US 12,249,074 B2
	Human pose analysis system and method
Dongwook Cho, Montreal (CA); Maggie Zhang, Montreal (CA); and Paul Kruszewski, Montreal (CA)
Assigned to Hinge Health, Inc., San Francisco, CA (US)
Appl. No. 17/256,307
Filed by Hinge Health, Inc., San Francisco, CA (US)
PCT Filed Jun. 27, 2019, PCT No. PCT/CA2019/050887 § 371(c)(1), (2) Date Dec. 28, 2020, PCT Pub. No. WO2020/000096, PCT Pub. Date Jan. 2, 2020.
Claims priority of provisional application 62/691,818, filed on Jun. 29, 2018.
Prior Publication US 2021/0264144 A1, Aug. 26, 2021
Int. Cl. G06T 7/11 (2017.01); G06F 18/214 (2023.01); G06N 3/045 (2023.01); G06V 10/44 (2022.01); G06V 10/764 (2022.01); G06V 10/82 (2022.01); G06V 40/10 (2022.01); G06V 40/16 (2022.01)

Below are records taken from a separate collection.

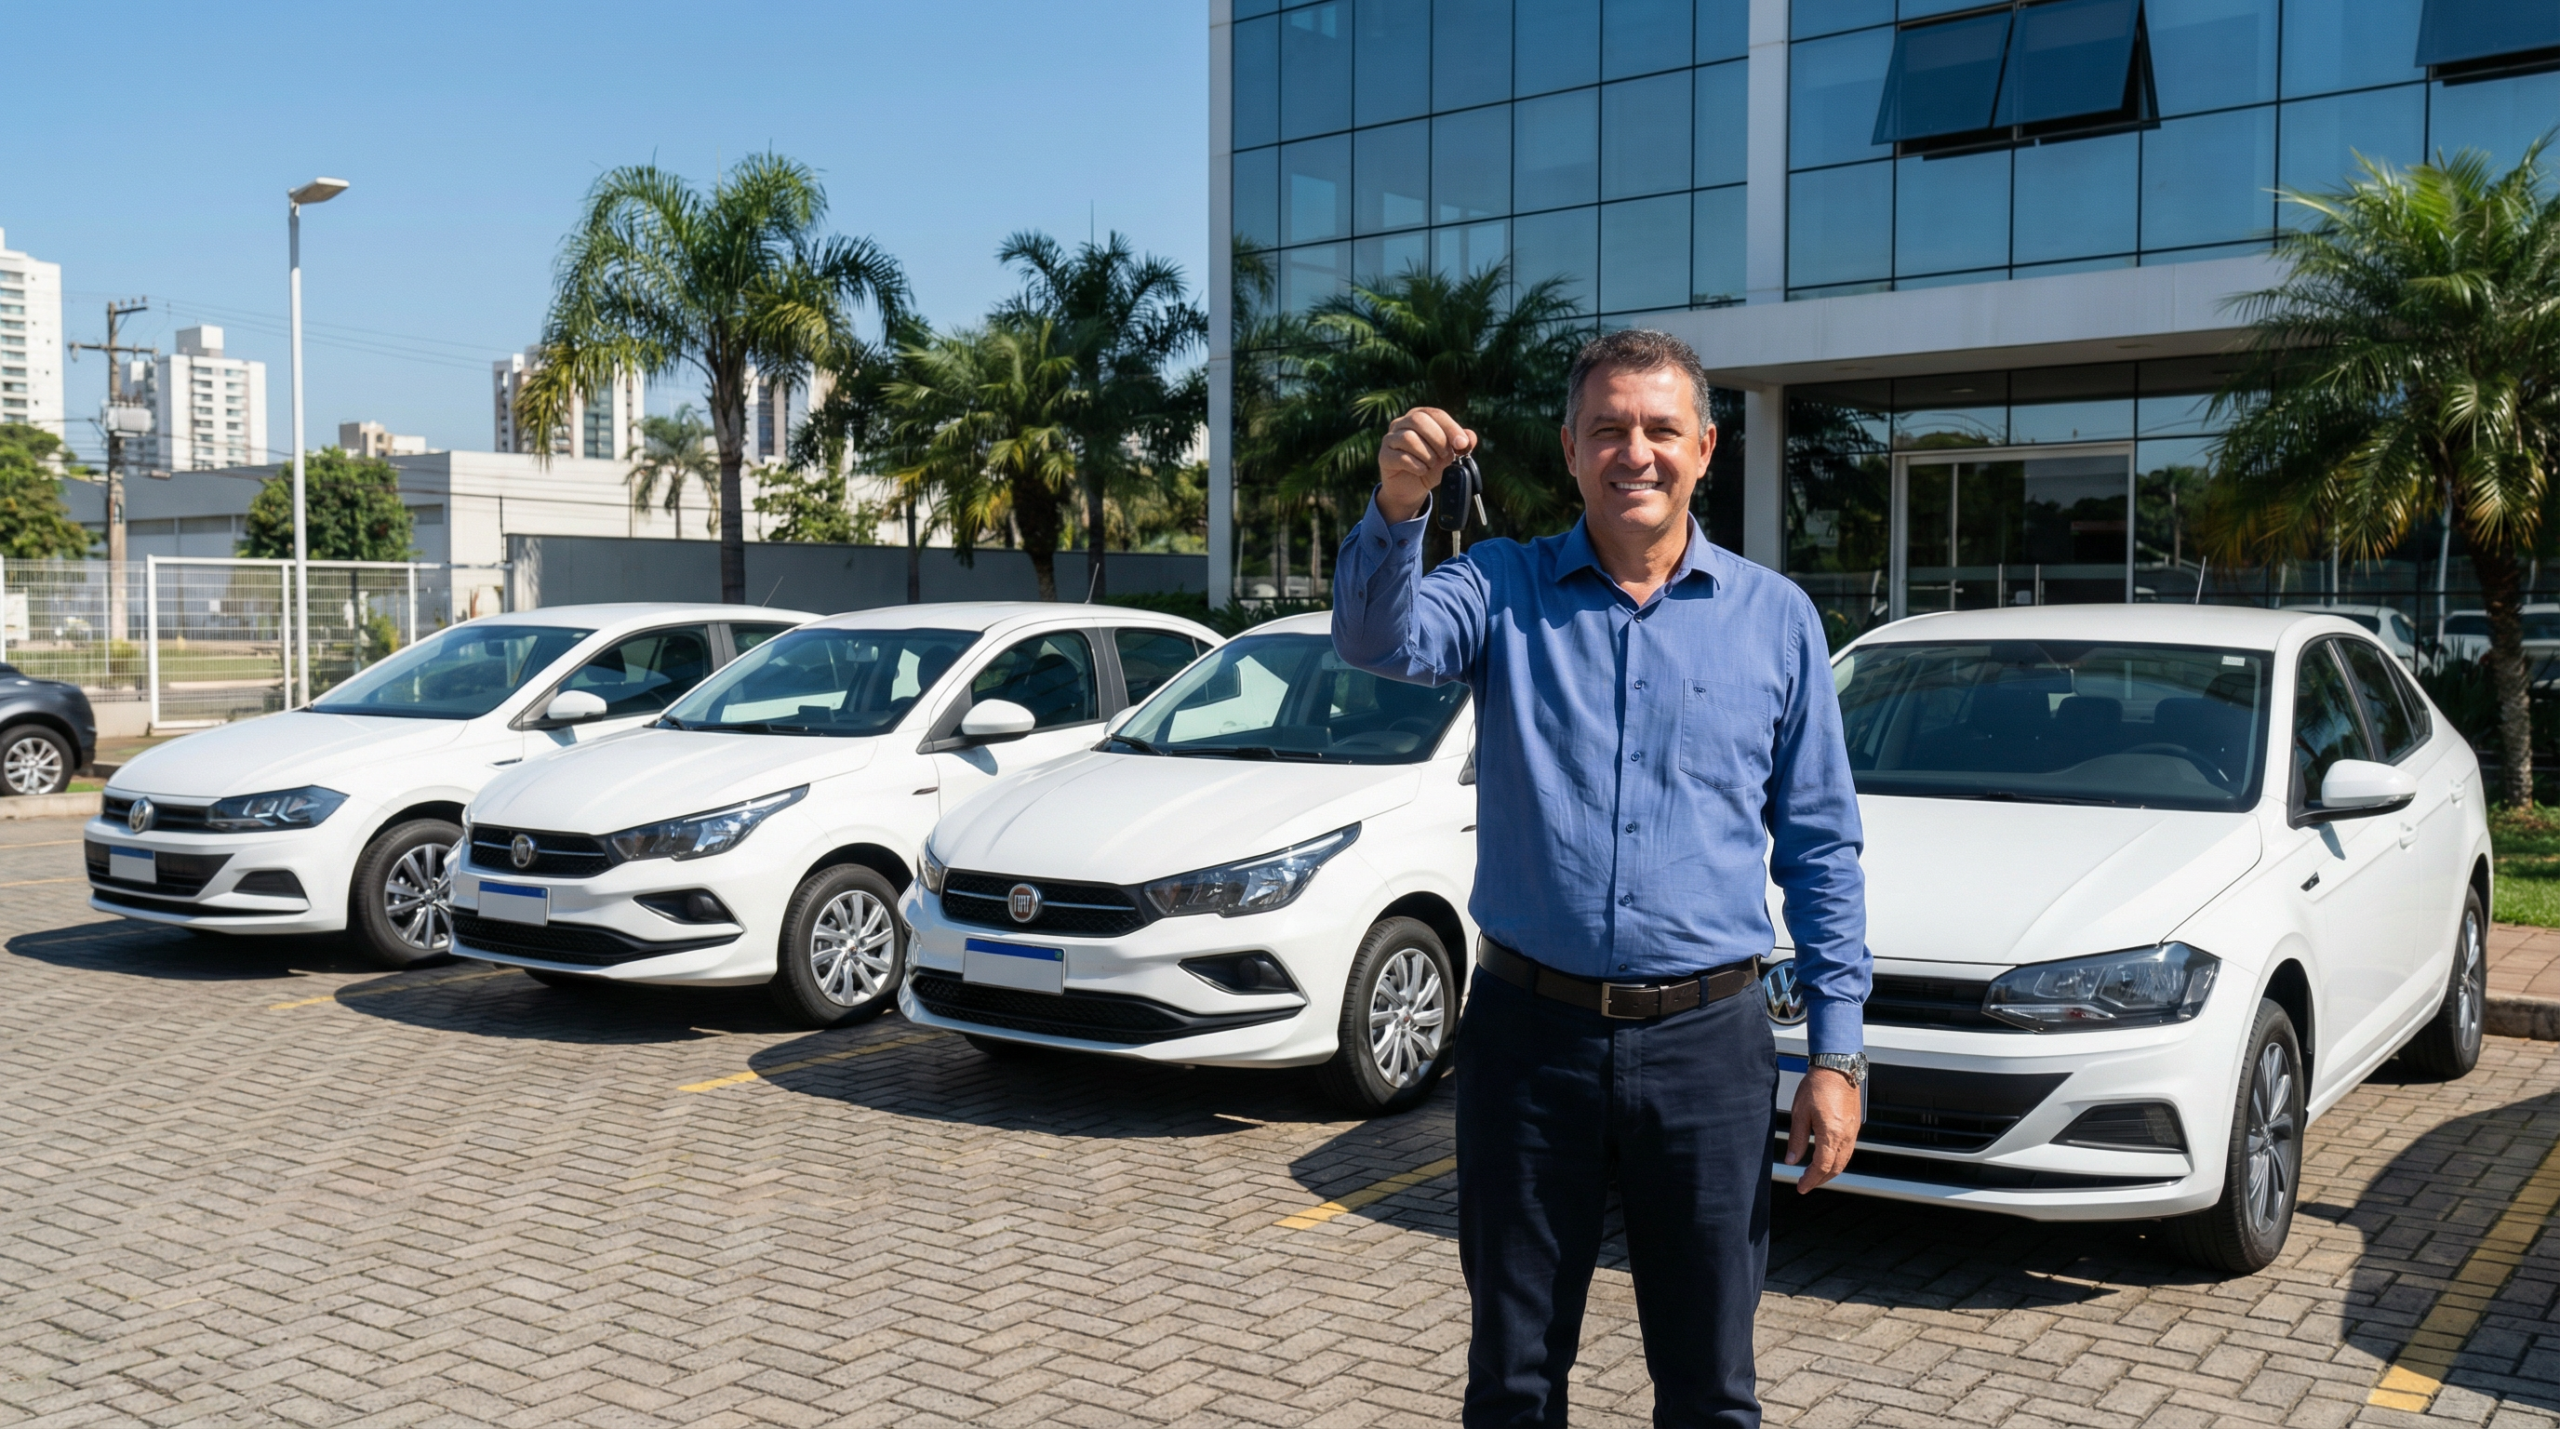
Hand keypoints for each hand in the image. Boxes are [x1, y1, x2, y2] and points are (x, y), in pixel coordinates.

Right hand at [1376, 407, 1476, 522]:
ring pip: (1408, 438)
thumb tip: (1470, 437)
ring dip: (1426, 454)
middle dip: (1438, 439)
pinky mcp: (1384, 456)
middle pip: (1418, 420)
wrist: (1412, 489)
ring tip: (1431, 465)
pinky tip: (1421, 471)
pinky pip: (1400, 456)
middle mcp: (1402, 423)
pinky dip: (1416, 465)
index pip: (1436, 414)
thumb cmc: (1430, 467)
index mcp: (1420, 417)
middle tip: (1445, 456)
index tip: (1461, 444)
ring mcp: (1390, 439)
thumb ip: (1462, 445)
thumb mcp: (1450, 455)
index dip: (1451, 428)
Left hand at [1785, 1067, 1859, 1192]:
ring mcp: (1853, 1131)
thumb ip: (1797, 1139)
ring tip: (1815, 1175)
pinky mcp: (1855, 1125)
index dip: (1811, 1179)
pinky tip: (1827, 1158)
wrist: (1836, 1067)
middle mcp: (1846, 1135)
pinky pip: (1848, 1150)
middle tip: (1806, 1183)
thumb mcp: (1800, 1113)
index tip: (1801, 1186)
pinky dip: (1838, 1160)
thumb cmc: (1818, 1085)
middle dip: (1821, 1179)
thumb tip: (1792, 1160)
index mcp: (1832, 1134)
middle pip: (1836, 1168)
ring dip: (1831, 1171)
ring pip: (1844, 1160)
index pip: (1822, 1167)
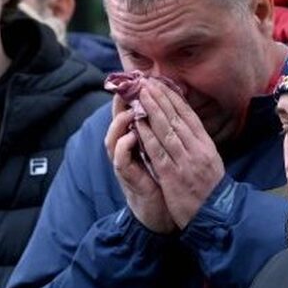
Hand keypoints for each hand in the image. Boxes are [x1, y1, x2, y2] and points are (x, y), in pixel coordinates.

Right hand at [105, 94, 175, 233]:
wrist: (159, 212)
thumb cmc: (162, 180)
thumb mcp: (164, 152)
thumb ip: (164, 131)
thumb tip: (174, 106)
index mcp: (137, 139)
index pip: (131, 112)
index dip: (134, 94)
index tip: (142, 76)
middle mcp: (126, 149)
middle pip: (117, 120)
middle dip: (123, 102)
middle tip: (132, 85)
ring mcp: (124, 163)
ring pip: (113, 137)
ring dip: (121, 122)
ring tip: (132, 109)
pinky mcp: (126, 178)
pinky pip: (120, 160)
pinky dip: (124, 147)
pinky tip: (133, 135)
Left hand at [134, 80, 224, 229]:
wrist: (217, 215)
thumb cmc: (210, 190)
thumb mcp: (210, 162)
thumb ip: (198, 145)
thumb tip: (186, 126)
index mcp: (206, 145)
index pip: (188, 115)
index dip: (173, 98)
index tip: (161, 83)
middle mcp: (197, 149)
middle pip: (176, 118)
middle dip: (160, 97)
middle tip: (146, 82)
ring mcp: (185, 161)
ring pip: (166, 130)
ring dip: (151, 110)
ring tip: (139, 94)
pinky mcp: (173, 175)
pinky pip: (158, 151)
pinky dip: (147, 135)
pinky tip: (137, 123)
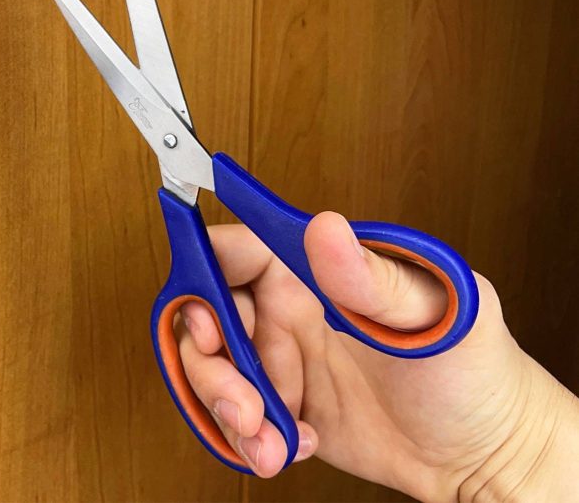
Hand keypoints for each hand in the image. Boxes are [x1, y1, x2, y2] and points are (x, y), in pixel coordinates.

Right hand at [180, 212, 578, 500]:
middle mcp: (289, 309)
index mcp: (313, 270)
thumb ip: (373, 278)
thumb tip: (324, 230)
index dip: (201, 271)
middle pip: (205, 315)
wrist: (485, 456)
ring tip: (270, 438)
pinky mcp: (280, 406)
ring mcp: (280, 360)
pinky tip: (293, 446)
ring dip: (228, 410)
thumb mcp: (438, 317)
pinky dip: (249, 439)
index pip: (235, 250)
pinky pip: (232, 417)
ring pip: (210, 371)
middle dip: (210, 363)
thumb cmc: (476, 374)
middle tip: (242, 400)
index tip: (202, 315)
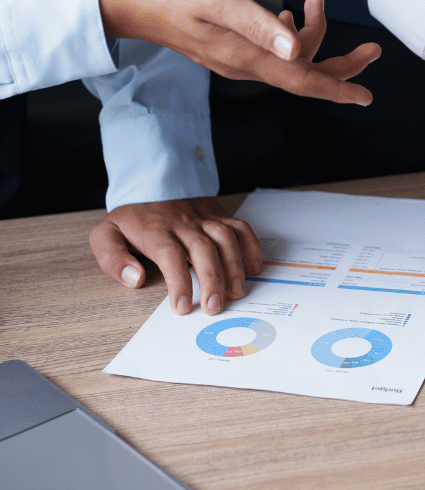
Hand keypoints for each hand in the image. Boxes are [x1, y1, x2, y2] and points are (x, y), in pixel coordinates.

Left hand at [89, 197, 262, 315]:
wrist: (151, 182)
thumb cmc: (131, 217)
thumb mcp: (105, 234)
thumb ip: (113, 258)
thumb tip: (133, 279)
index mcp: (155, 230)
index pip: (170, 256)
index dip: (178, 282)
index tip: (182, 307)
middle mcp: (184, 224)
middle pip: (203, 250)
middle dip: (212, 280)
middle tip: (215, 308)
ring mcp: (205, 218)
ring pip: (226, 239)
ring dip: (235, 266)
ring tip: (237, 292)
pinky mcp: (219, 215)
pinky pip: (241, 227)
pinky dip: (251, 246)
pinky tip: (254, 268)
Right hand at [99, 0, 379, 103]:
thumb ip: (261, 24)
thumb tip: (296, 48)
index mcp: (247, 56)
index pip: (304, 80)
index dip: (339, 87)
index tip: (367, 96)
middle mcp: (245, 65)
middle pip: (305, 75)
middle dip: (342, 64)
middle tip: (372, 49)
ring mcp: (236, 60)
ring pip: (290, 60)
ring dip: (311, 35)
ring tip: (313, 1)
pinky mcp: (229, 50)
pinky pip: (272, 53)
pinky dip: (289, 36)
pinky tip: (289, 15)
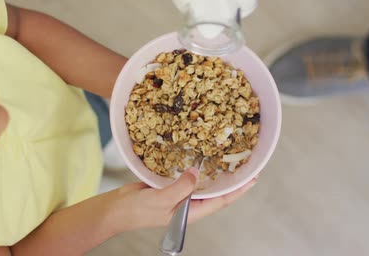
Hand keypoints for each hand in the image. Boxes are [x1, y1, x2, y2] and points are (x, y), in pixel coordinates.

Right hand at [107, 167, 256, 232]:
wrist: (115, 209)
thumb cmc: (136, 211)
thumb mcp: (160, 200)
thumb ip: (180, 188)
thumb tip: (196, 172)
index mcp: (190, 213)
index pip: (221, 201)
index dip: (238, 190)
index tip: (253, 178)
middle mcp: (188, 204)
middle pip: (215, 191)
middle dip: (231, 180)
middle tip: (245, 164)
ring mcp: (179, 194)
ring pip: (202, 182)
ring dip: (214, 172)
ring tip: (228, 158)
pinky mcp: (169, 185)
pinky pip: (187, 175)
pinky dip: (194, 166)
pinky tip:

CPC G06T 7/11 (2017.01) [G06F 18/214 (2023.01); G06N 3/045 (2023.01); G06V 10/454 (2022.01); G06V 10/764 (2022.01); G06V 10/82 (2022.01); G06V 40/10 (2022.01); G06V 40/103 (2022.01); G06V 40/171 (2022.01)]

15 Claims

1. A system for extracting human pose information from an image, the system comprising:

a feature extractor for extracting features related to human joints and shapes from the image, the feature extractor being connectable to a database comprising a dataset of reference images and provided with a first convolutional neural network (CNN) architecture including a first plurality of CNN layers,

wherein each CNN layer of the first plurality of CNN layers applies a nonlinear activation function to its input data using trained kernel weights, and

wherein each CNN layer of the first plurality of CNN layers produces an output in the form of a tensor, such that the first CNN architecture outputs a plurality of tensors that are from different CNN layers and that collectively preserve the features;

a two-dimensional (2D) body skeleton detector to which the plurality of tensors are provided, as input, to obtain, for each of multiple joints, a heat map that visually indicates a location of that joint,

wherein the 2D body skeleton detector is provided with a second CNN architecture including a second plurality of CNN layers, and wherein the second CNN architecture accepts, as input, the plurality of tensors rather than the image; and

a facial keypoints detector to which at least one of the multiple heat maps produced by the 2D body skeleton detector for the multiple joints is provided, as input, to obtain locations of one or more facial keypoints.